I have been posting a lot about early stage group investments as I will be managing the next Seattle Angel Conference fund and am working on putting together some smaller early stage investment funds. Real estate isn’t that much different and the real estate deals I have worked on have been a lot of fun, both my own and the ones I have worked on in a group. In fact I am working on moving around some of my real estate assets as I write this. If you are going to consider a real estate investment with other people though, here are a few things to think about.
If you have a few friends/family who are going to get together and all perform due diligence on the property, manage the entity that owns the property, and put in equal capital contributions you can set up a simple LLC that is in the business of Real Estate. You should seriously consider having a lawyer represent each of the parties so that everyone is comfortable with the LLC.
On the other hand, if you have one or two people in the group that are going to do all of the due diligence and do most of the entity management or put in most of the money, you will have created a security by offering participation to having passive investors in the entity. If the group of people you have pulled together fall into this category you should use a securities lawyer to create your LLC and properly register it.
The first option is straight forward and easy to get started, the cost is low and the emphasis is really on getting a great contract between the parties. You don’t want to be stuck in ten years without a clear method of resolving conflicts. Nor do you want to be in a position where your interests are not protected and you lose out on a big move in the real estate market. This model is closer to the early stage investment funds I am working on, group due diligence, group voting, with a manager that has minimal influence yet is compensated well for managing the investment.
The second option is more costly and is closer to a venture capital or hedge fund where there are many limited partners and the general partner makes all of the decisions with the limited partners having quarterly or yearly insight into the investment progress. The manager has a lot of influence over the investment and is compensated for their ability to pick and manage great investments.
There are other considerations that may change the general thought process above such as where the capital is coming from, experience level, accreditation, etc. The entry/exit and future purchases are a much trickier subject. There are a lot of different ways to do this and it depends on a lot of different variables. You can price the units & re-value the units, you can have a formal buy-back plan, you can have an ad-hoc buy-back plan, etc.

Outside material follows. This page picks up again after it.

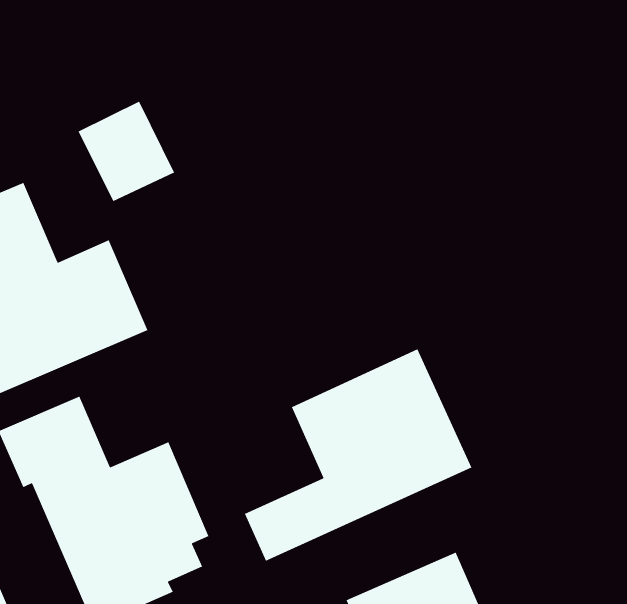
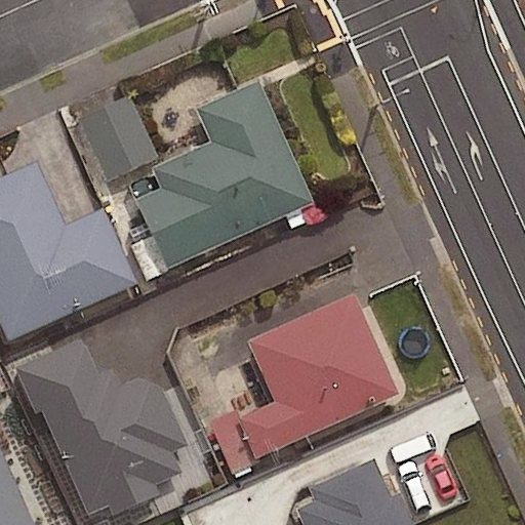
building: none -> [128,84,310,268]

If you are looking to get started investing in either real estate or early stage companies, you should really think through how much time you want to spend on the investment. There are many options to invest more passively (limited partner) and still put together a great portfolio – you don’t have to be a landlord to get 15-30% IRR on real estate investments. There are also many options to be active even when investing a small amount (5-25k) – these are emerging though so caution is warranted. You should truly know your co-investors and ensure you have the time to be active.